In the past I used recursive CTEs in Postgres to calculate the BOM of a product. Products consisted of "parts", and each "part" had a cost and could consist of any number of other "parts" (subassemblies). This was for a homemade ERP resembling software.

jiofih · on Oct 21, 2020

While the end result looks like a graph, I think that still qualifies as a standard relational DB use case though?

A graph database usually means you’re storing the graph nodes and edges as entities, so you can traverse the graph easily from any direction, and express different kinds of relationships.

dliff · on Oct 22, 2020

Yeah, wasn't trying to say this was an example of graph. Maybe it is slightly outside what would be considered "standard" relational DB use case? My impression of recursive CTE's in RDBMS is that if you need speed or any more advanced graph-like features, you should move to an actual graph db. So far I haven't taken on any projects that warranted that, though it does interest me.

Either way my intention here was to simply provide an example of a real-world recursive CTE use case.

nitely · on Oct 21, 2020

One application not mention in this thread is to traverse trees, like in the old forums where you had many levels of categories/subcategories. AKA hierarchical query. SQLite already has support for this[0]. It seems they are supporting multiple selects now.

[0] https://sqlite.org/lang_with.html

nonesuchluck · on Oct 21, 2020

Yes, chapter 2 in Martin Kleppmann's Designing Data-Intensive Applications.

molyss · on Oct 21, 2020

The thread is here : https://fossil-scm.org/forum/forumpost/bacf8cf88c?t=h&unf

hehetrthrthrjn · on Oct 21, 2020

If I'm not mistaken, this brings SQLite up to parity with Datalog.

lactobacillis · on Oct 21, 2020

Can you please expand on this. Thanks

slifin · on Oct 21, 2020

Unless you're using Clojure engines with Datomic pull syntax, SQL engines (most? all?) can't pull out nested results without serialization nastiness

carterschonwald · on Oct 21, 2020

Does this mean it’ll be easy to do graph transitive closure computations in sqlite now?

seg_lol · on Oct 21, 2020

Do you mean iterating on an agency matrix dimension times to get the full path length between any two nodes?

I have had to run my recursive queries external to the database (MySQL, SQLite), this change looks to bring it into the database. Excellent news!

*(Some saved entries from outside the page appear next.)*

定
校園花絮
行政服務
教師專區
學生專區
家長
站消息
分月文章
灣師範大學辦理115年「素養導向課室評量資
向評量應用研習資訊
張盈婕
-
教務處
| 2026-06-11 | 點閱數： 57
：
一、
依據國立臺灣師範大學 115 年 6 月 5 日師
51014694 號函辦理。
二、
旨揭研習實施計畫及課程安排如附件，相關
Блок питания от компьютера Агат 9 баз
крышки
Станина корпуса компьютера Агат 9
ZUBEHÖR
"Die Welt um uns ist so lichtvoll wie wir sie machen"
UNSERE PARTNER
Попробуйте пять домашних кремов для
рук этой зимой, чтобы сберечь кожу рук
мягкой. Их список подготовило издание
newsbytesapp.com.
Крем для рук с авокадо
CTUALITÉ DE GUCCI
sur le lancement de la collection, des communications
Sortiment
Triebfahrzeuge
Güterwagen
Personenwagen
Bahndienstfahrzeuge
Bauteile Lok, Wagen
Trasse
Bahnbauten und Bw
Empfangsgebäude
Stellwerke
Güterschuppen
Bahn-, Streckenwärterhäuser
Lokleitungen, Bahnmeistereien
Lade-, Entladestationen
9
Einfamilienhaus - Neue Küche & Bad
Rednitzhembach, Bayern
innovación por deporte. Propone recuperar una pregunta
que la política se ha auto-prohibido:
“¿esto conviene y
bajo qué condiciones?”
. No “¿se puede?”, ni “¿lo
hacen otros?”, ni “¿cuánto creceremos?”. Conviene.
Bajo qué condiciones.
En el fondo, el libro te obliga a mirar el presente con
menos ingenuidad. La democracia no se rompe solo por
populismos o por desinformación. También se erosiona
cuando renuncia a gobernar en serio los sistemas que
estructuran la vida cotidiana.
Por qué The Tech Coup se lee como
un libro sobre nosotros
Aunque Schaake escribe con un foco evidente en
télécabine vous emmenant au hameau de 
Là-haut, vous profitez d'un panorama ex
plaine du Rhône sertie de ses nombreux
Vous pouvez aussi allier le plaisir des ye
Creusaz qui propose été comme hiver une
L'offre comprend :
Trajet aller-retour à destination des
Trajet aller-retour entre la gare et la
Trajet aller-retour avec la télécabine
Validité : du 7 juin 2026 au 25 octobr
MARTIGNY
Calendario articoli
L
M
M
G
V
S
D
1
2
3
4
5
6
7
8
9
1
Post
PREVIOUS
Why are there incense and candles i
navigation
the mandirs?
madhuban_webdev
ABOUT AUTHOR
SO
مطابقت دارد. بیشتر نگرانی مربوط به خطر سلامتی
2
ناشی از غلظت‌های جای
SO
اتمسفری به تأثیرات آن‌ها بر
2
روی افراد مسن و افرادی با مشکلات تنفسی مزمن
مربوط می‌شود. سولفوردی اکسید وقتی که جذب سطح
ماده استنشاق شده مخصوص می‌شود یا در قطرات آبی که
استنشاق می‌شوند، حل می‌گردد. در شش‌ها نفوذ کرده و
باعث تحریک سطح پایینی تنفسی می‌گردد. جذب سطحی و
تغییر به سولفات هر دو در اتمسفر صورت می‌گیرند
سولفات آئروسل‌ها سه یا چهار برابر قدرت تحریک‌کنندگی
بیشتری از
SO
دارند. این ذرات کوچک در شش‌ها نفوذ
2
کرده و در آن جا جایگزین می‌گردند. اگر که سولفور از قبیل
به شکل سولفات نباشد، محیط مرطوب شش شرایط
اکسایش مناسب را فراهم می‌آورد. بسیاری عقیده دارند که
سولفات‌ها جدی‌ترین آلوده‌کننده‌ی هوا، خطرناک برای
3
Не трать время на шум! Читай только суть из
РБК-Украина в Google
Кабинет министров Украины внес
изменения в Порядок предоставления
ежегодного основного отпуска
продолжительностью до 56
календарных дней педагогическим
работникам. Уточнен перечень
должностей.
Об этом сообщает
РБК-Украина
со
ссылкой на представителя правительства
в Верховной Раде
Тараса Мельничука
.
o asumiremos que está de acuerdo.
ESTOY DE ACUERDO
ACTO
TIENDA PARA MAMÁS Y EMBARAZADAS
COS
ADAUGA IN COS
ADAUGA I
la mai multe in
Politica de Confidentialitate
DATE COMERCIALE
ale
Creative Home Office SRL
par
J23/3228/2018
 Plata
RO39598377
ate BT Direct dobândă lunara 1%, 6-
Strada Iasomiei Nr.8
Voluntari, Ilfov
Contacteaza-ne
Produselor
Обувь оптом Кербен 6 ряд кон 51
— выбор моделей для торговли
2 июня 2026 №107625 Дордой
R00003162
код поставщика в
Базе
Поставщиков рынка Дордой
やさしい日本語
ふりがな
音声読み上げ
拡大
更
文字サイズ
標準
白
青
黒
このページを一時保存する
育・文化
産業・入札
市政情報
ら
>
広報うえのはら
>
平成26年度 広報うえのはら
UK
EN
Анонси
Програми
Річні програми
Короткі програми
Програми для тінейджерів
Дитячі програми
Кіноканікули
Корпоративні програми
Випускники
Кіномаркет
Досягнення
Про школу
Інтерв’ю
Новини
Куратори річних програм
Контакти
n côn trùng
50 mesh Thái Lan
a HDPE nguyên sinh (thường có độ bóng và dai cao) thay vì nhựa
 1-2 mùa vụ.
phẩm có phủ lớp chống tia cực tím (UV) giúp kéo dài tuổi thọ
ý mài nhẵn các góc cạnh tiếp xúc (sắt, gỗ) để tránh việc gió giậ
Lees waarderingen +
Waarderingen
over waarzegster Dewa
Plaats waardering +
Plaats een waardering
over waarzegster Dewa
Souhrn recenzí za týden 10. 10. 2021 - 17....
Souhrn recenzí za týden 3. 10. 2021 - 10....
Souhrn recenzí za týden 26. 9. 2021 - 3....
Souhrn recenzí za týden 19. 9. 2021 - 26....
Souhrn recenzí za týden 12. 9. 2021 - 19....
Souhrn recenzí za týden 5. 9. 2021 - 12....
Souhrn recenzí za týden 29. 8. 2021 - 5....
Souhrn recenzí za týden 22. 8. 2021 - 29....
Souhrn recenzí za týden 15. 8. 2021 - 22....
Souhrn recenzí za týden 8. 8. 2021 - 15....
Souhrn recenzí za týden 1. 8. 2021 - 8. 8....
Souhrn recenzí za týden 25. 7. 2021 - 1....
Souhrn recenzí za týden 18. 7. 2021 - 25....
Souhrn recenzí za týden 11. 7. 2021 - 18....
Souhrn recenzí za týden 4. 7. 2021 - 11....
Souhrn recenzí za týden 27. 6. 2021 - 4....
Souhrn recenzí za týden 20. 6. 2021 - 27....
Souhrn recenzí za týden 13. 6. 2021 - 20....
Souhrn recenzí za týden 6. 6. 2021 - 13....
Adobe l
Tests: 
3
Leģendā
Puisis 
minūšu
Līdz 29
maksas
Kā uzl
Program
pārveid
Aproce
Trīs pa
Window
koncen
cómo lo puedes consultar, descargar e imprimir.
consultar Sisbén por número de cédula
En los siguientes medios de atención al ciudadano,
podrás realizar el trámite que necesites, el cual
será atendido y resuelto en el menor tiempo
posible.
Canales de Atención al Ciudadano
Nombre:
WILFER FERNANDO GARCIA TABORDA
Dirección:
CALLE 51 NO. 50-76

castratikron · on Oct 21, 2020

Transitive closure will tell you if a path between two nodes exists, not the length of the shortest path between two nodes.

whoisburbansky · on Oct 21, 2020

You're technically correct, but afaik there isn't really a way to compute transitive closure without also computing shortest paths along the way, modulo constant factors?

simcop2387 · on Oct 21, 2020

You'll compute paths along the way but won't know that they're the shortest path. Odds are good though that you'll havr found something good enough for most purposes though.

whoisburbansky · on Oct 21, 2020

If all you do is iterate over the adjacency matrix, sure, but wouldn't Floyd-Warshall be the same time complexity? All I'm saying is that you get both pieces of information for essentially the same price, modulo constant factors.

bawolff · on Oct 21, 2020

Even if it is, i imagine its not going to be that efficient if it isnt optimized for that use csse.

nikeee · on Oct 21, 2020

I solved a task involving transitive closures in last year's Advent of Code using SQLite:

https://github.com/nikeee/advent-of-code-2019/blob/master/06...

How could this be improved with the new feature of SQLite?

chillfox · on Oct 21, 2020

Nice, I was about to pull RedisGraph in to a small project using SQLite to do two graph queries.